Lajos Arányi (1812–1887) was a medical professor, an archaeologist and one of the outstanding figures of Hungarian cultural history. An offspring of a Transylvanian family, Arányi first studied law and art history, but his attention turned to medical science after the cholera epidemic in 1831. Having finished his studies he became an assistant professor and spent some time at the universities in Vienna and Padua. In Hungary he was the first to see practise autopsy as a branch of science and also wrote a course book on the topic. He was member of the faculty at the University of Medical Science in Budapest for almost 30 years. He financed the first post-mortem lab at the university, performed thousands of post-mortem examinations and created 3500 anatomical specimens. He became a member of the Hungarian Academy of Science in 1858. His son, Zolika, was born 2 years earlier. In his journal he reflected on this:

 

 Monday, 21 January

At half past three in the afternoon my son was born. I had forecasted him, just like I had forecasted Hortenzia.
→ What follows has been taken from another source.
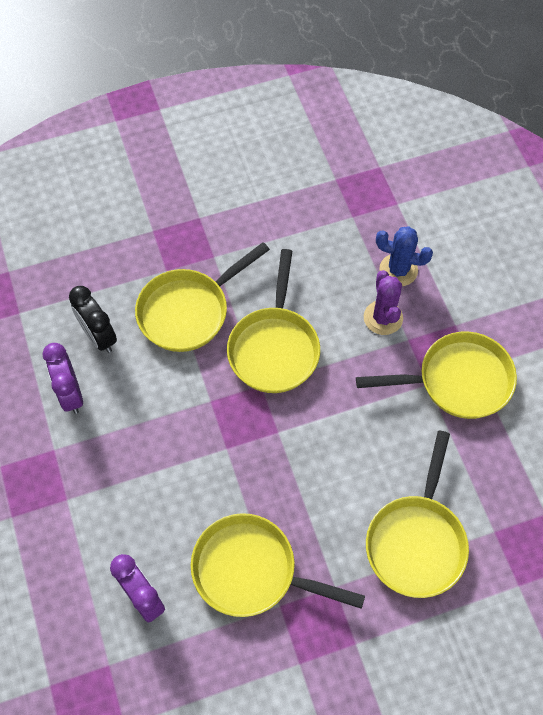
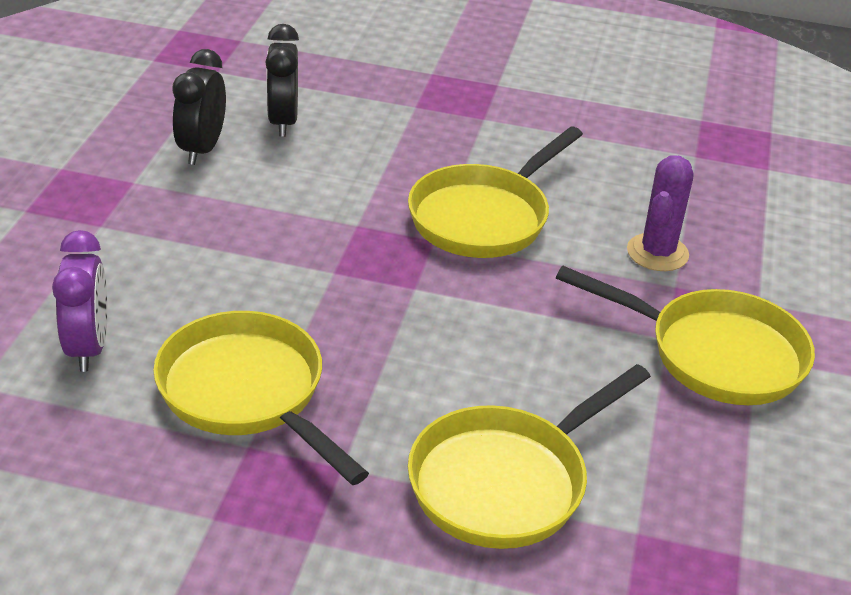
camera: 30 degrees right, 25 degrees down
purple clock [43,343,83,414] -> black clock [172,49,226,165]
yellow pan [135,242,270,352] -> none
blue cactus [376,226,433,286] -> none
I was not so happy with either Hortenzia or Árpád [the two older children of the family], and I love this little one already as a baby, something I cannot say about my other two children. May God fulfil my prediction that he be a humble and decent man.

Wednesday, 23 January

My son was baptized today and received the names Josef and Zoltán.

 

However, his hopes did not come true: his son died in 1861 or 1862.
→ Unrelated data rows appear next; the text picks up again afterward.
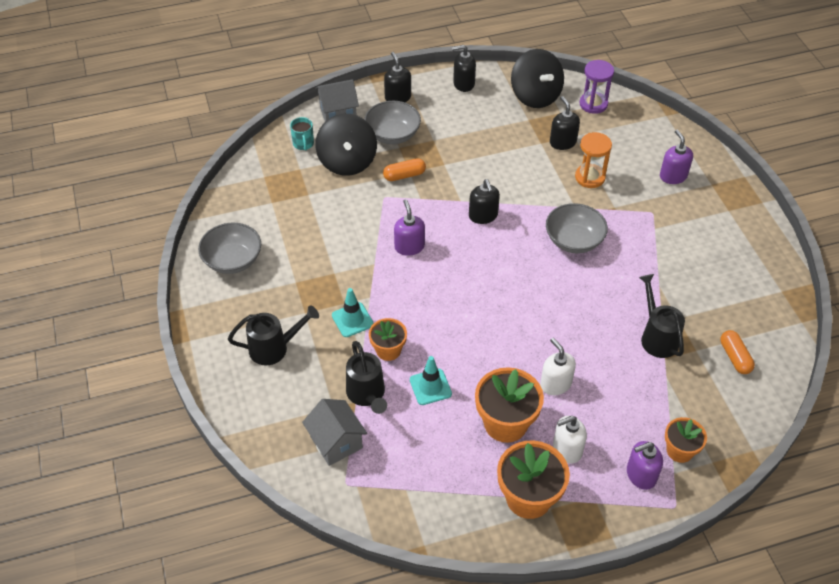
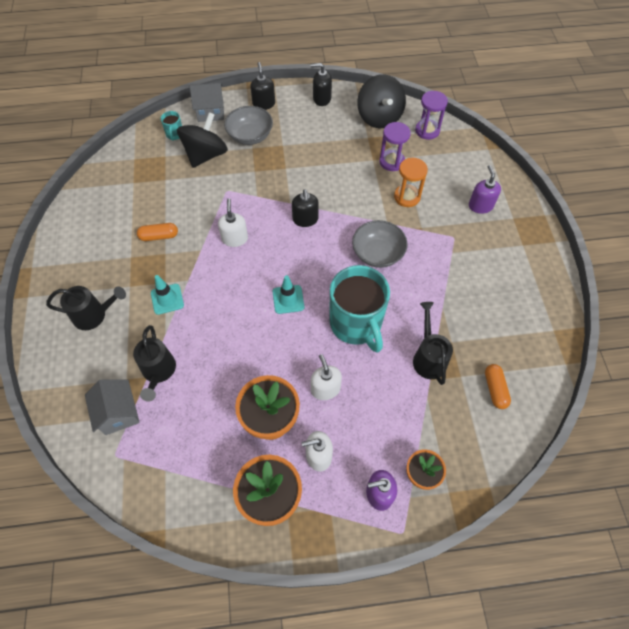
camera: 10 degrees right, 10 degrees up
grey bowl [198,223,261,274] -> none
black spinning top [315,114,377,176] -> black spinning top turned 150 degrees counterclockwise [177,112,228,168]
orange flower pot [369,318,407,361] -> none
orange capsule [383,158,426,181] -> orange capsule moved to [137,223,178,241]
purple soap dispenser [394,199,425,256] -> white soap dispenser [218,199,248,247]
turquoise traffic cone [410,356,452,405] -> turquoise traffic cone moved to [273,275,304,314]
black soap dispenser [550,96,580,150] -> purple hourglass [379,122,411,171]
none -> turquoise mug [330,265,390,353]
The mourning father, as one of the greatest experts on embalming bodies, wanted to save his son from decay. He used his own method to mummify Zolika’s body, the very same method he applied on the dead bodies of some well-known figures of the era.

Somewhat uncannily he put down the details of the procedure in his diary a week after his son’s birth.

He soaked the body in a special liquid for 100 hours and the separated head in a different one for 12 hours.

Gyula Magyary-Kossa claims that “Arányi was a great artist of embalming and he did not put up with merely injecting the body, but he painted the face and put shells under the eyelids to prevent them from sinking in. The embalming procedure was done so thoroughly that 153 years after his death, Zolika’s body is in very good conditions.

 First, and for many years, the little body was sitting next to his father’s desk in his study and when the father followed his son, the family kept the body in the house until 1925.

Having seen the success of the international health exhibition in Dresden in 1911, the Hungarian government decided to organize a similar exhibition in 1926. The exhibition was titled “The Human” and it offered the opportunity to participate to all kinds of organisations belonging to or dealing with health care.

The exhibition housed in the Industrial Hall in the city park was opened on 29 May 1926 by Miklós Horty, the Governor of Hungary. This was the first time when Zolika’s body was on public display.

After the exhibition the family donated the mummy to the medical university’s Institute for Forensic Science where it remained until 1969 when the newly founded Museum of Medical Science received it. The museum carried out an examination of the body, but at that time a deeper analysis could have only been possible with invasive and destructive methods, which was not undertaken finally. Still very little is known about the technique Arányi used.

Zolika’s body is covered in velvet clothing and white underwear. Under that the body theres is a 5-layer bandage. He is wearing woollen socks and leather shoes. To illustrate how history batters even the dead, one has only to recall the accounts of eyewitnesses: Russian soldiers took Zolika’s trousers during the Second World War, hence the white underwear we see now.

This is the first time since 1926 when visitors of a public museum can see this unique mummy.